**Work instructions**: Scan the records for lines holding "down". Say how many there are and give nothing else.

Top of Entries provided

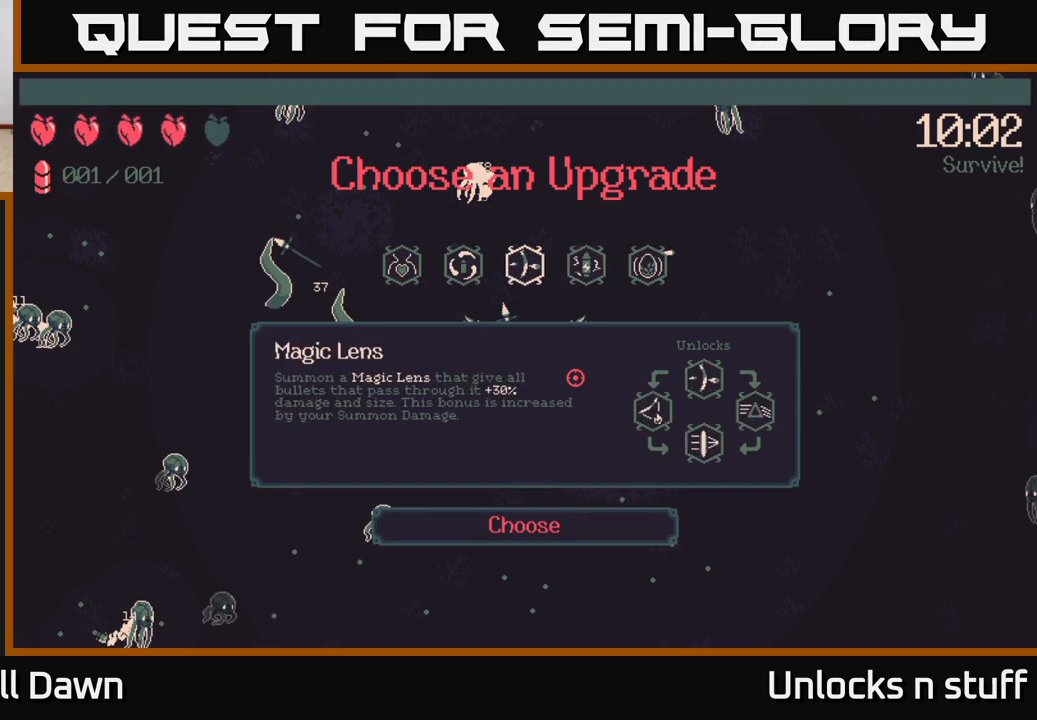
{"buttons": ["DPAD_LEFT"], "left_stick": "center", "right_stick": "center", "events": [[167, "DPAD_RIGHT", "down"], [317, "DPAD_RIGHT", "up"], [500, "DPAD_LEFT", "down"]]}
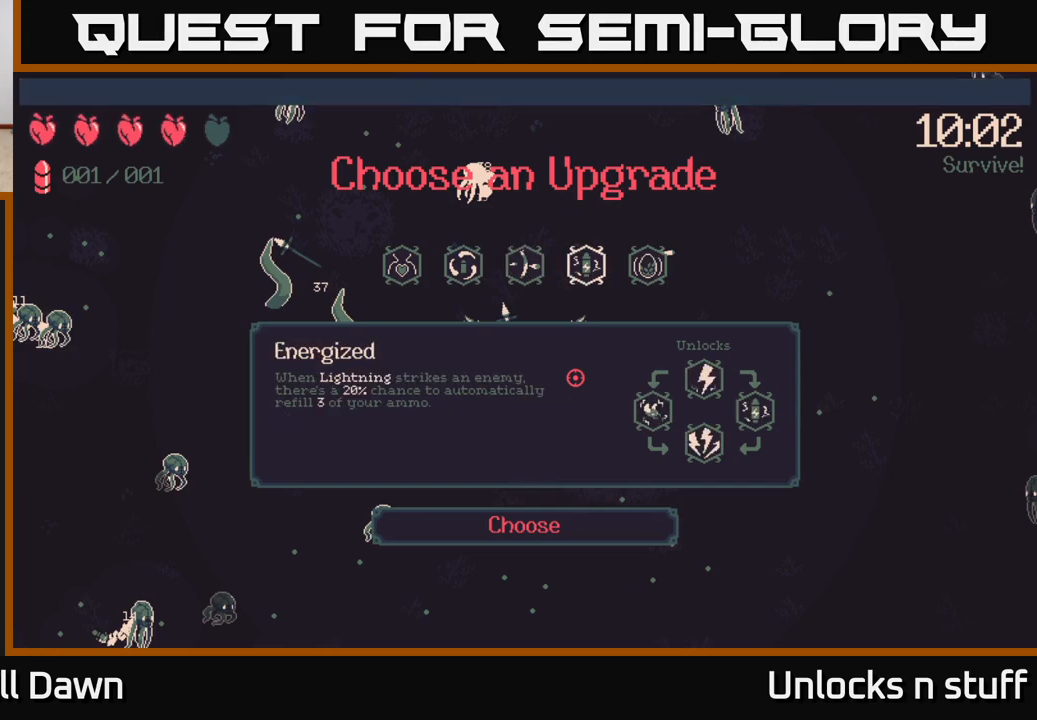
{"buttons": ["A"], "left_stick": "center", "right_stick": "center", "events": [[133, "DPAD_LEFT", "up"], [283, "DPAD_RIGHT", "down"], [400, "DPAD_RIGHT", "up"], [483, "A", "down"]]}
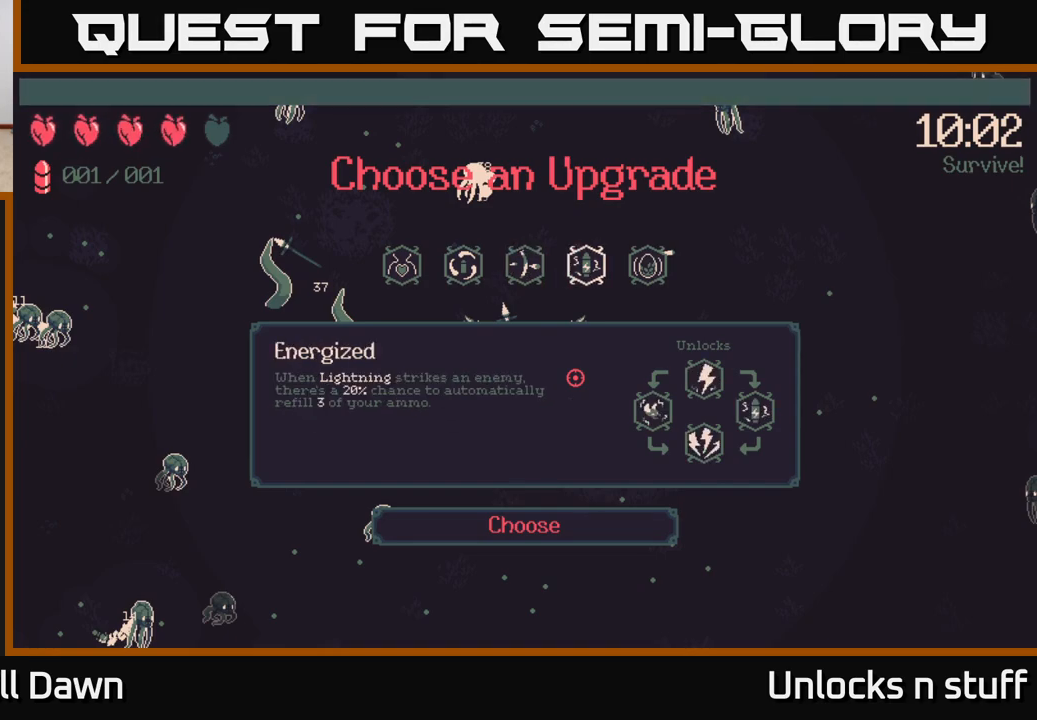
{"buttons": [], "left_stick": "right", "right_stick": "left", "events": [[50, "A", "up"], [283, "left_stick", "right"], [467, "right_stick", "left"]]}
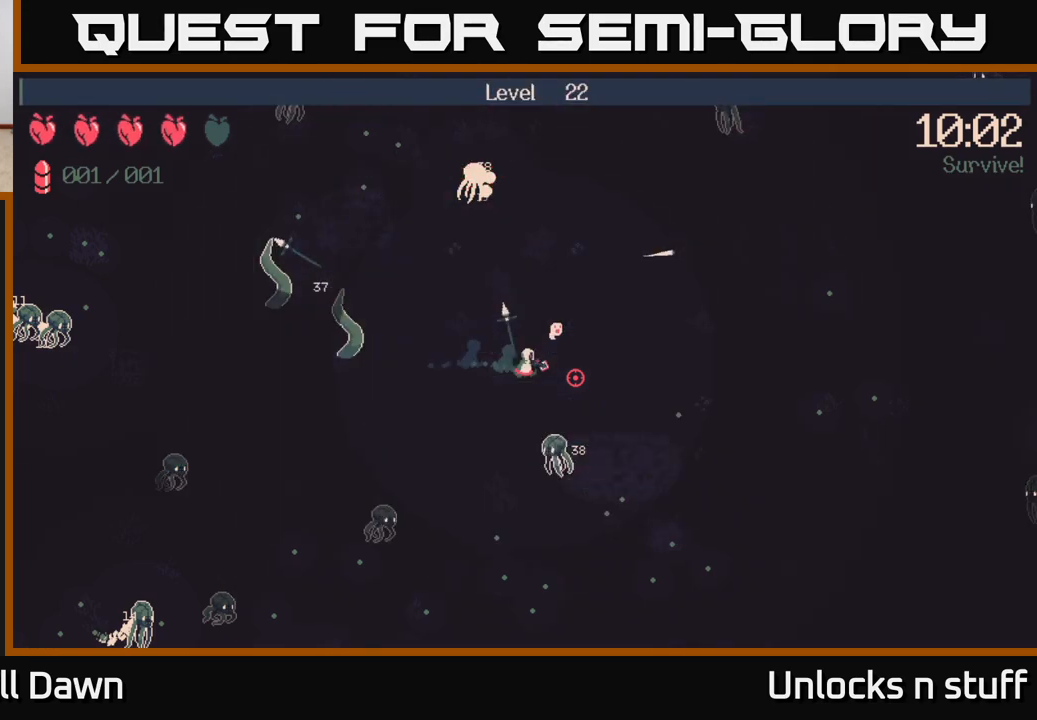
{"buttons": [], "left_stick": "right", "right_stick": "left", "events": []}
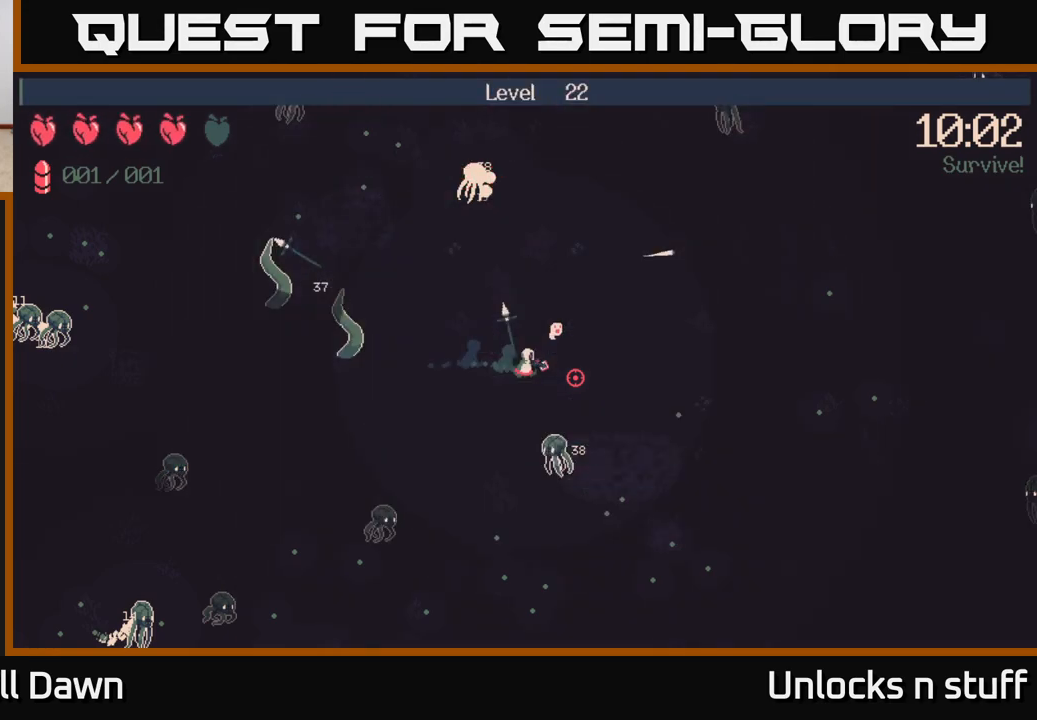
{"buttons": [], "left_stick": "down-right", "right_stick": "left", "events": [[283, "left_stick", "down-right"]]}
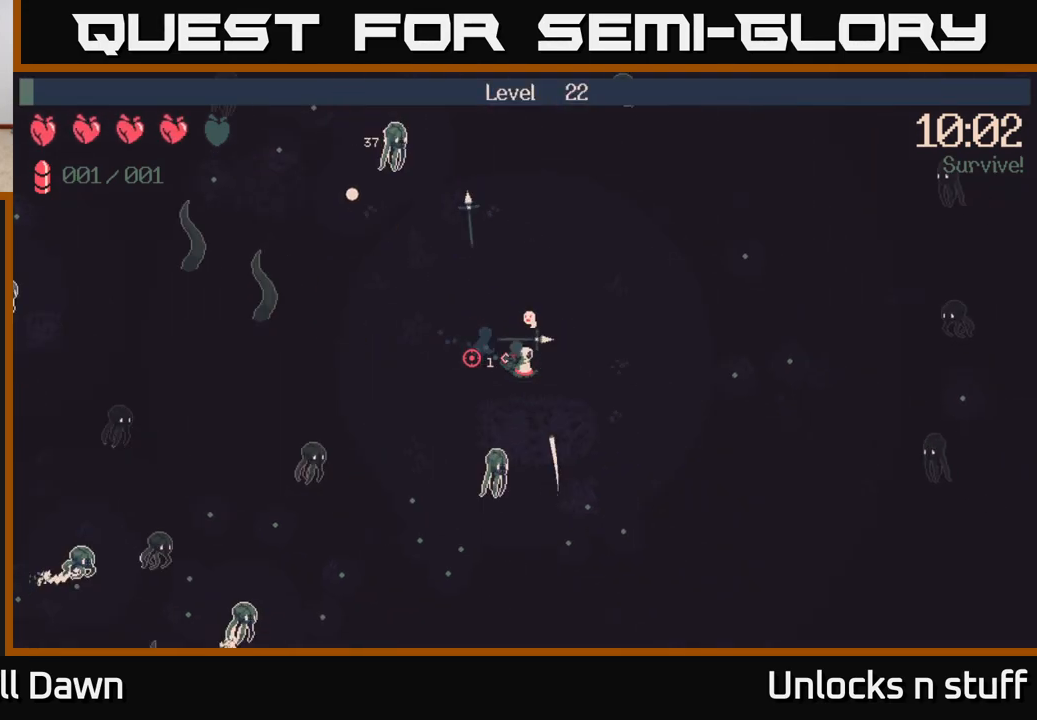
{"buttons": ["R2"], "left_stick": "down-right", "right_stick": "left", "events": [[67, "R2", "down"]]}
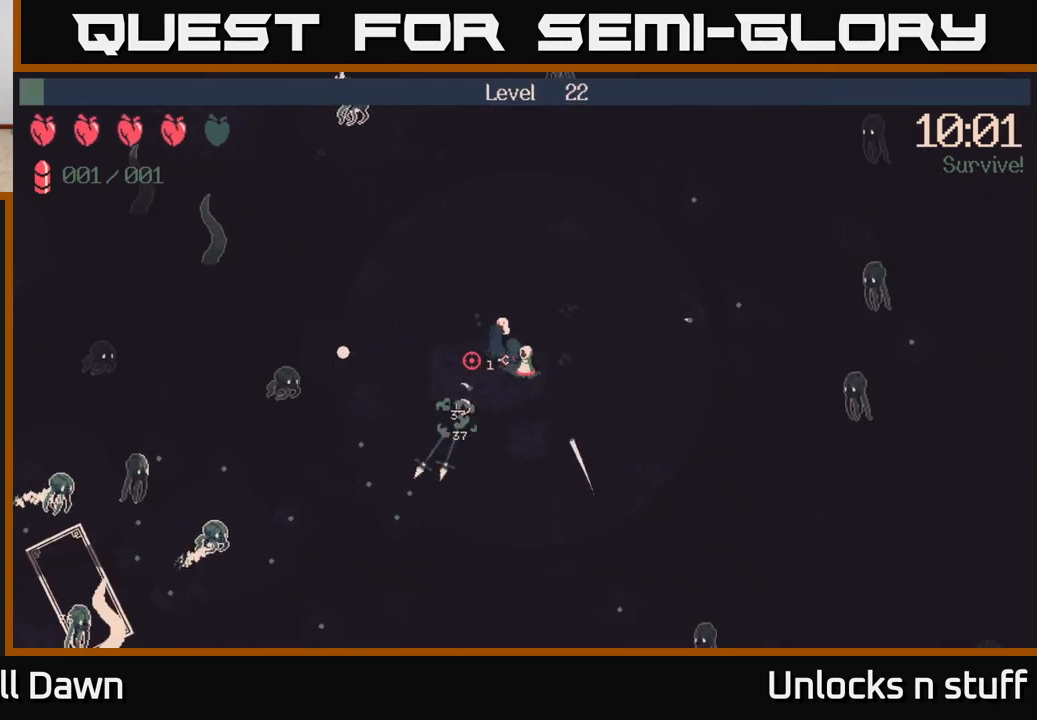
{"buttons": ["R2"], "left_stick": "down-left", "right_stick": "left", "events": [[267, "left_stick", "down"], [383, "left_stick", "down-left"]]}
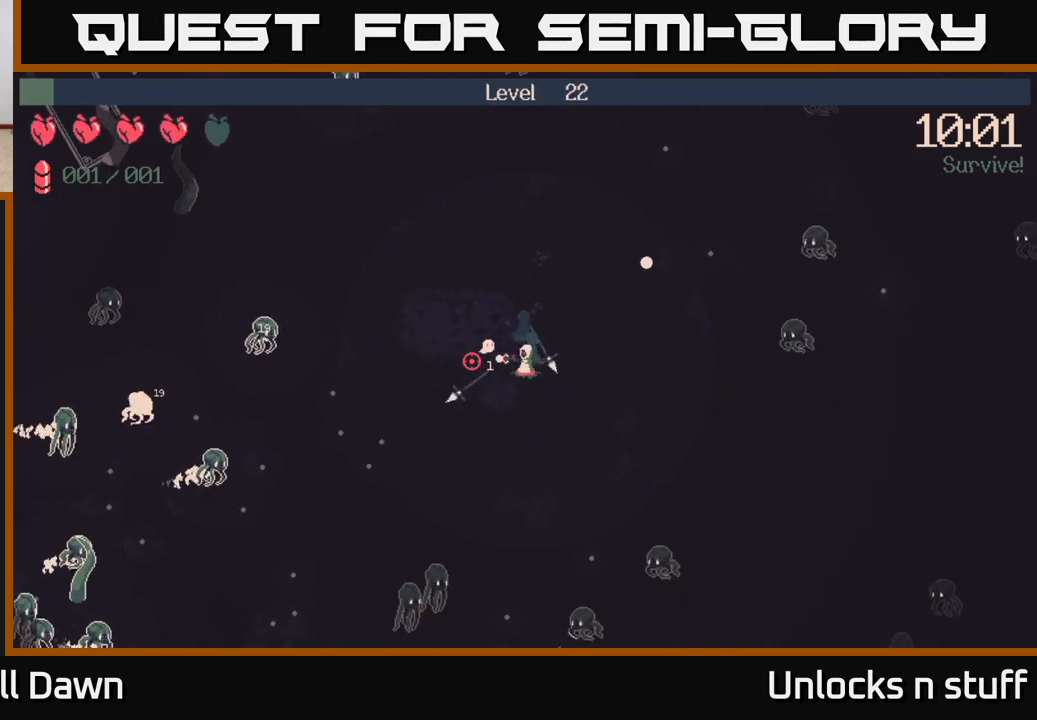
{"buttons": ["R2"], "left_stick": "down-left", "right_stick": "down", "events": [[167, "right_stick", "down-left"], [333, "right_stick", "down"]]}
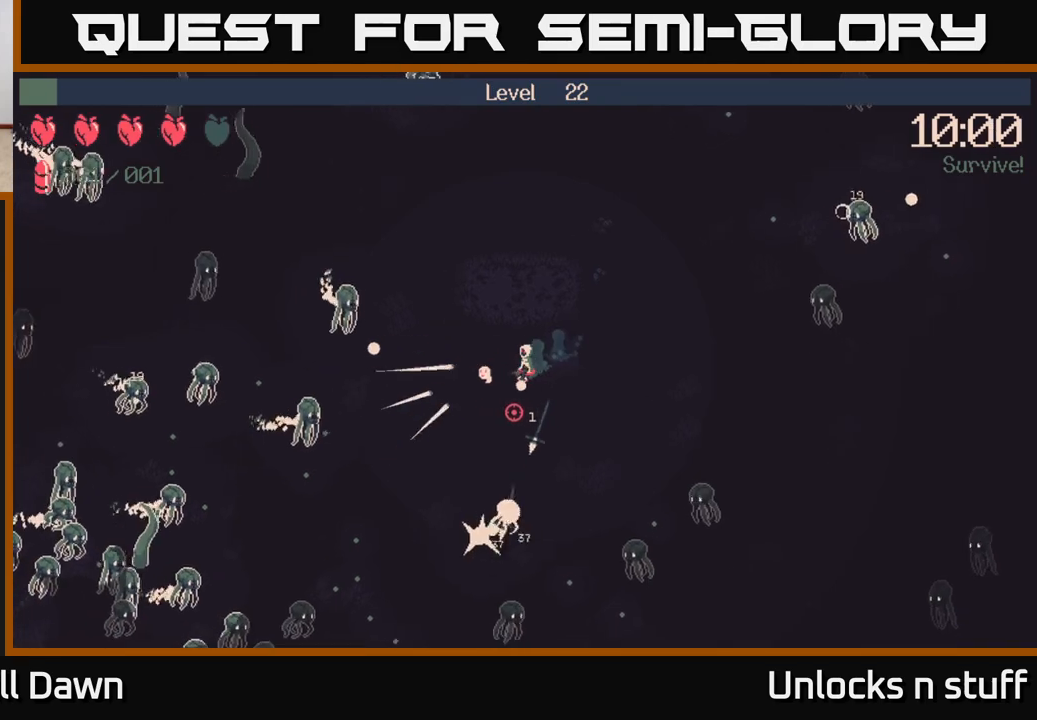
{"buttons": ["R2"], "left_stick": "down-left", "right_stick": "down-left", "events": [[17, "right_stick", "down-left"]]}
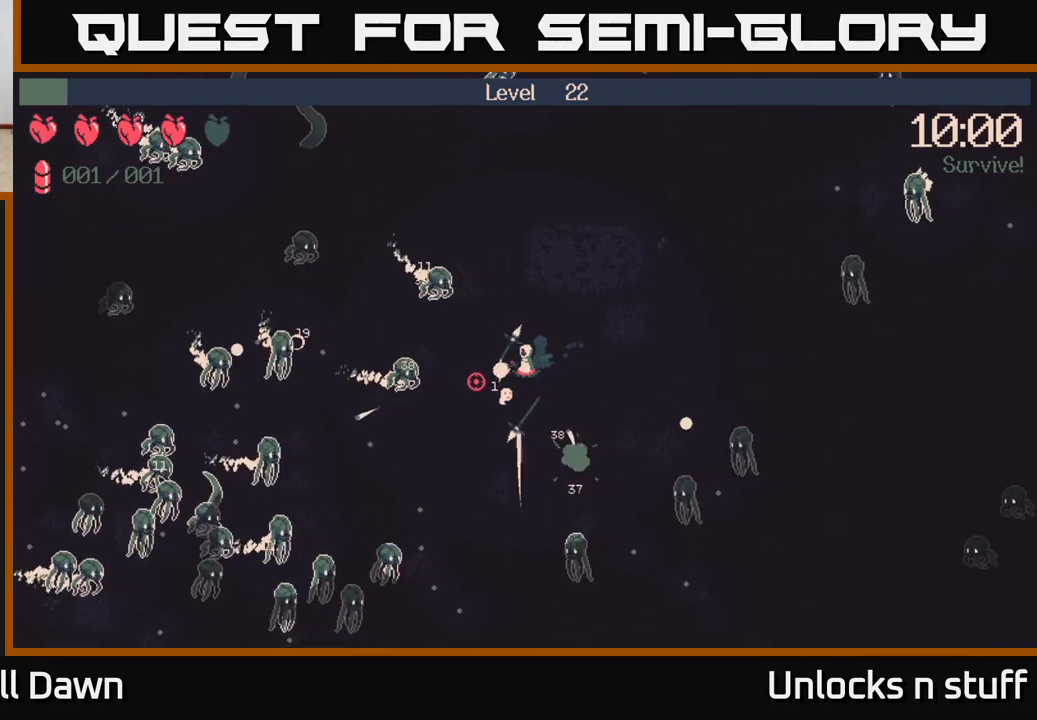
{"buttons": [], "left_stick": "down", "right_stick": "left", "events": [[33, "R2", "up"], [250, "left_stick", "down"], [300, "right_stick", "left"]]}
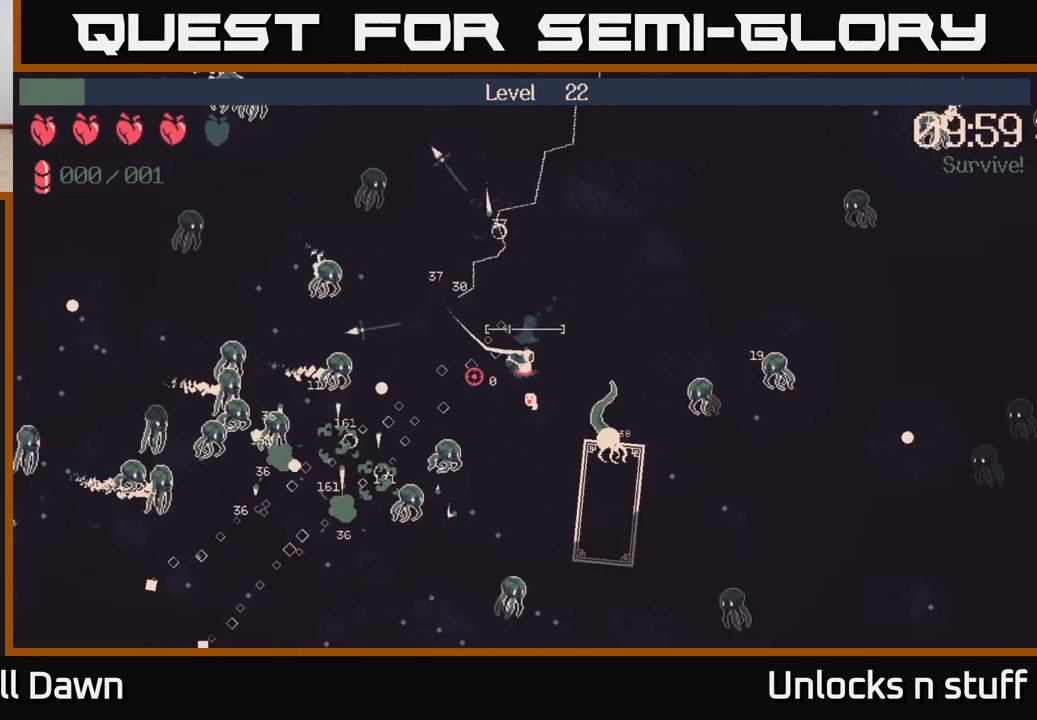
{"buttons": [], "left_stick": "up-right", "right_stick": "left", "events": [[233, "left_stick", "up-left"], [417, "left_stick", "up-right"]]}
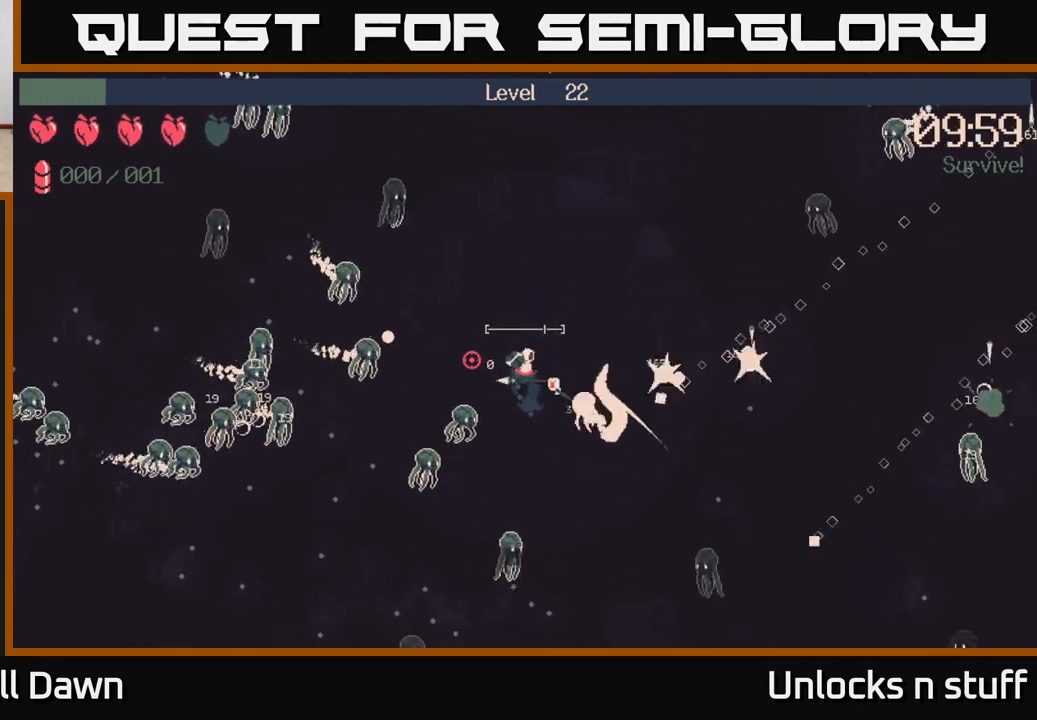
{"buttons": ["R2"], "left_stick": "up-right", "right_stick": "left", "events": [[117, "left_stick", "up"], [317, "left_stick", "up-right"], [383, "R2", "down"]]}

Bottom of Entries provided

**Expected answer**: 9